The dominant framing for AI hardware competition is wrong. Chips are not racing to deliver more floating-point operations per second. They are racing to move data fast enough that the compute they already have does not sit idle. Category VC published an analysis on May 26 arguing that the AI hardware market is, at its core, a stack of memory problems, and that the companies who understand this will outcompete the ones still optimizing for raw throughput.

The mechanics are specific. Running a large language model at inference time requires loading and writing the KV cache, the temporary store of attention keys and values that grows with context length. For a model serving long-context requests or multi-turn agentic sessions, the KV cache can consume dozens of gigabytes per concurrent user. At that scale, the bottleneck is not how many operations the chip can perform. It is how fast the chip can read from and write to memory, and how much memory it can address without spilling to slower tiers.

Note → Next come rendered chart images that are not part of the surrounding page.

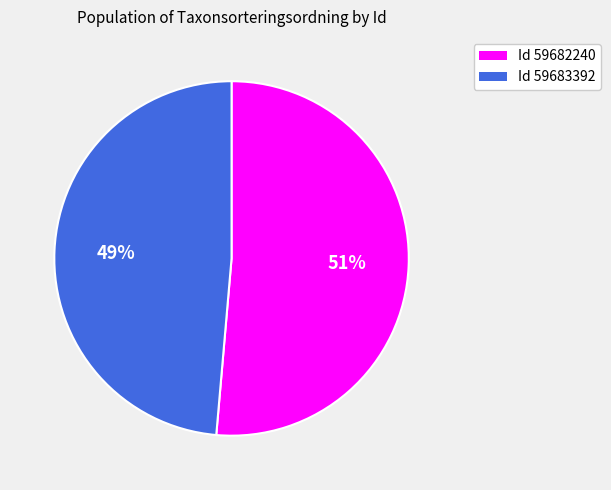

Count the number of slices in the pie.

2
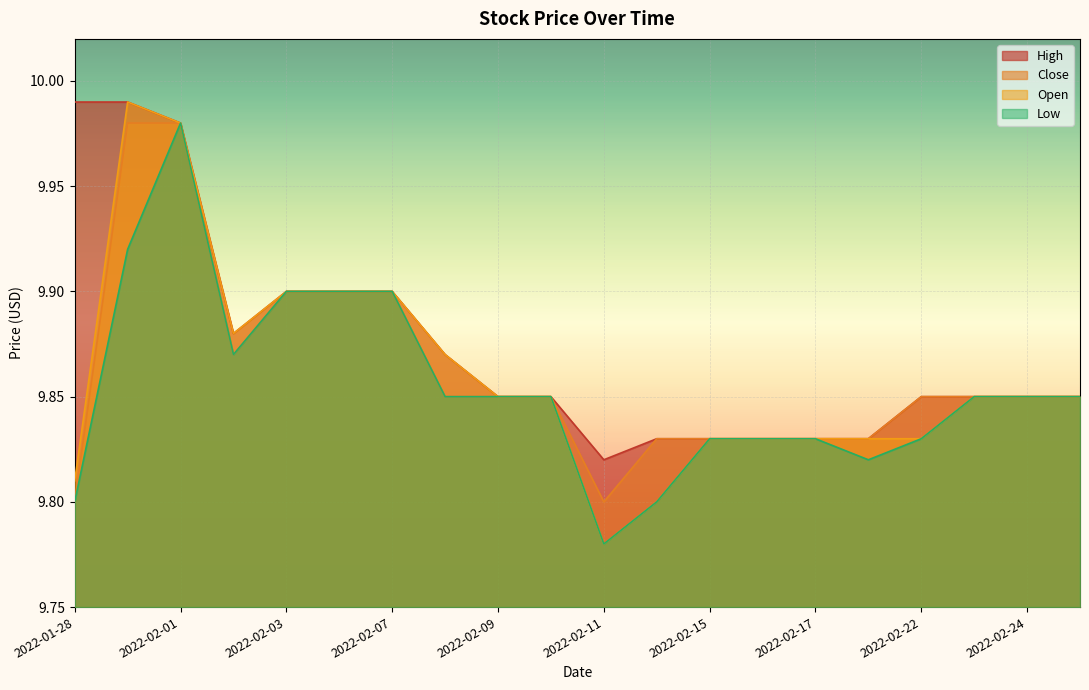

What is the difference between the maximum and minimum values in the Open series?

0.2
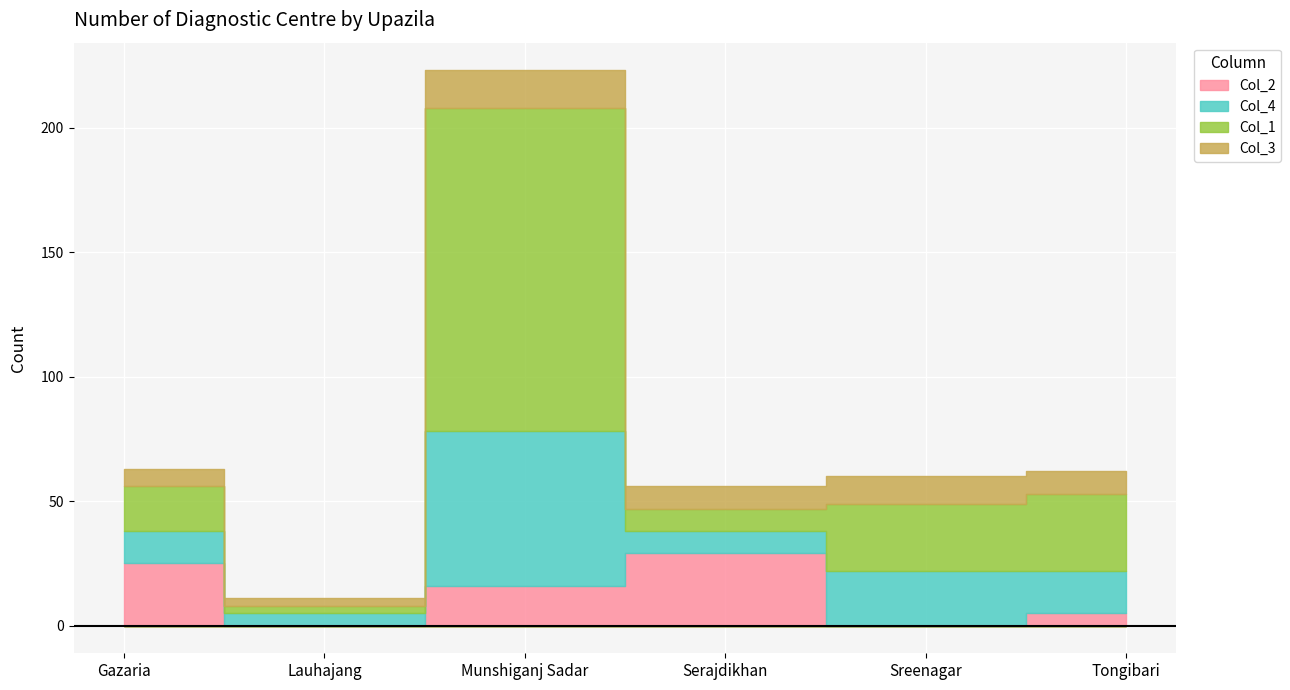

Which series ends up on top after the final intersection of Col_1 and Col_4?

Col_1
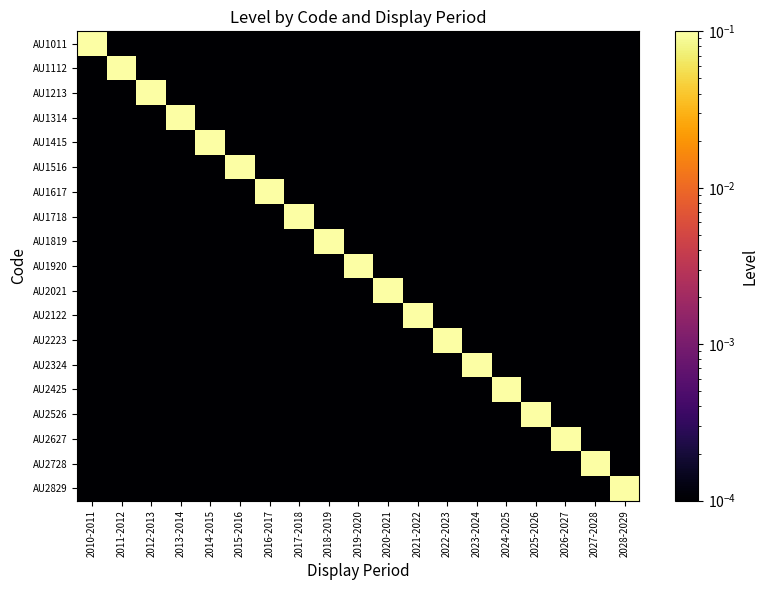

Count the number of categories in the chart.

19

HBM (high-bandwidth memory) stacks are the current answer. Nvidia’s H100 carries 80 GB of HBM3 at roughly 3.35 terabytes per second of memory bandwidth. The Blackwell generation pushes this further. But model architecture is not standing still while hardware refreshes on its 18-to-24-month cycle. Mixture-of-Experts architectures like DeepSeek V4 activate only a fraction of parameters per token, which restructures the memory access pattern. Long-context models require attention bandwidth that scales quadratically with sequence length. Agentic systems running multi-step tool calls hold context across many turns, keeping large KV caches live for minutes rather than milliseconds. Each of these shifts changes the shape of the bottleneck before the silicon designed for the previous shape reaches volume production.

This is the structural mismatch that the hardware industry has not yet resolved. Model architecture cycles now run at roughly three to six months. A lab can ship a new architecture that fundamentally changes memory access patterns faster than a chip vendor can respond in silicon. Nvidia, Cerebras, Groq, AMD, and the hyperscaler custom programs (Google’s TPU, AWS Trainium, Microsoft Maia) are all, to varying degrees, betting on a specific bottleneck shape when they tape out a chip. If the bottleneck shifts between tapeout and volume deployment, the chip arrives partially optimized for a problem that has moved.

Cerebras and Groq built architectures specifically around memory locality and fast memory access, trading off flexibility for throughput on specific workloads. That bet looks reasonable when the workload is stable. It looks fragile when the workload is MoE inference one quarter and long-context agentic orchestration the next. AMD’s MI300X ships with 192 GB of HBM3, a capacity bet rather than a bandwidth bet, which positions it differently but does not escape the same tradeoff.

The SpaceX and Anthropic data center contract we covered last week provides context here. Anthropic committed to roughly 500 megawatts of capacity with a 90-day cancellation clause, at a premium rate. The short exit window is not standard enterprise procurement language. It is an explicit acknowledgment that the workload assumptions baked into today’s infrastructure choices may not hold at deployment time. Anthropic, which is building the models, structured its own compute commitment to preserve optionality. That is a signal worth reading carefully.

The Category VC analysis frames this as a market positioning question for hardware companies, but the consequence flows downstream to enterprise infrastructure decisions being made right now. A team choosing between GPU SKUs or negotiating a multi-year reserved instance commitment is implicitly betting on which memory constraint will bind their production workload in 2027. HBM capacity, bandwidth, cache hierarchy, and interconnect architecture are not interchangeable. Optimizing for peak efficiency on today’s bottleneck is a coherent strategy only if the bottleneck does not move.

Enterprise infrastructure teams locking in compute contracts in 2026 should weight optionality over peak efficiency: the binding memory constraint at production deployment time will likely differ from the one driving vendor selection today.

Published on Category VC’s writing blog on 2026-05-26.